» PROVIDED ENTRIES
....................
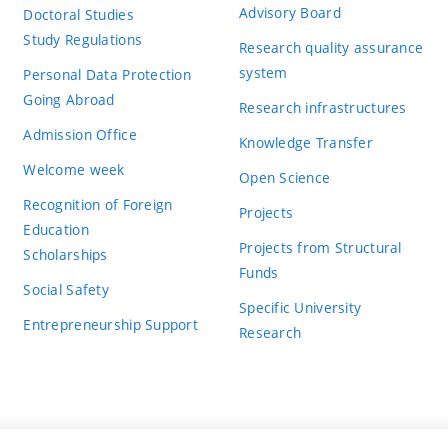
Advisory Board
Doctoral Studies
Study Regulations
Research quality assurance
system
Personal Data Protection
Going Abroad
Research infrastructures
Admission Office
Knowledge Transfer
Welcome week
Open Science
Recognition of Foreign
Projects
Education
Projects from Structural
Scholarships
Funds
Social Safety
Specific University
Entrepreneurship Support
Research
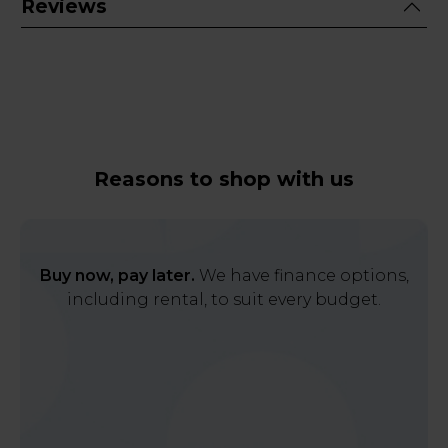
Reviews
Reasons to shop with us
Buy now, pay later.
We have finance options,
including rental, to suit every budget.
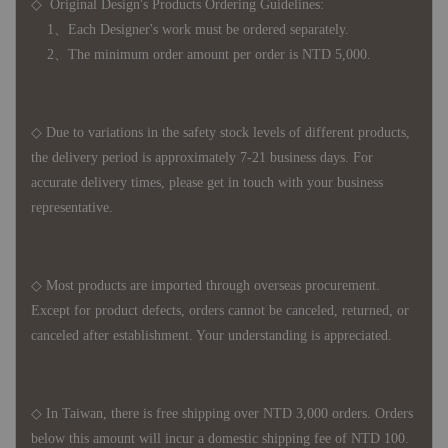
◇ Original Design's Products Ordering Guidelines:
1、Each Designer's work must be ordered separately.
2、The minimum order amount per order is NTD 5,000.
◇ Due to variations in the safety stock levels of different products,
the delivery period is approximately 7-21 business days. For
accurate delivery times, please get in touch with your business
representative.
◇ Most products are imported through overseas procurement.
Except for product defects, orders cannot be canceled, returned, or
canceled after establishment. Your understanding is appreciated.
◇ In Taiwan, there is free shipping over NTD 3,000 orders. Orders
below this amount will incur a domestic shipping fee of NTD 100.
....................
» EXERCISE INSTRUCTIONS
Transcribe all of the material exactly and leave out its pictures.

» SOLVED PROBLEM
Advisory Board
Doctoral Studies
Study Regulations
Research quality assurance
system
Personal Data Protection
Going Abroad
Research infrastructures
Admission Office
Knowledge Transfer
Welcome week
Open Science
Recognition of Foreign
Projects
Education
Projects from Structural
Scholarships
Funds
Social Safety
Specific University
Entrepreneurship Support
Research
Reviews
Reasons to shop with us
Buy now, pay later.
We have finance options,
including rental, to suit every budget.
◇ Original Design's Products Ordering Guidelines:
1、Each Designer's work must be ordered separately.
2、The minimum order amount per order is NTD 5,000.
◇ Due to variations in the safety stock levels of different products,
the delivery period is approximately 7-21 business days. For
accurate delivery times, please get in touch with your business
representative.
◇ Most products are imported through overseas procurement.
Except for product defects, orders cannot be canceled, returned, or
canceled after establishment. Your understanding is appreciated.
◇ In Taiwan, there is free shipping over NTD 3,000 orders. Orders
below this amount will incur a domestic shipping fee of NTD 100.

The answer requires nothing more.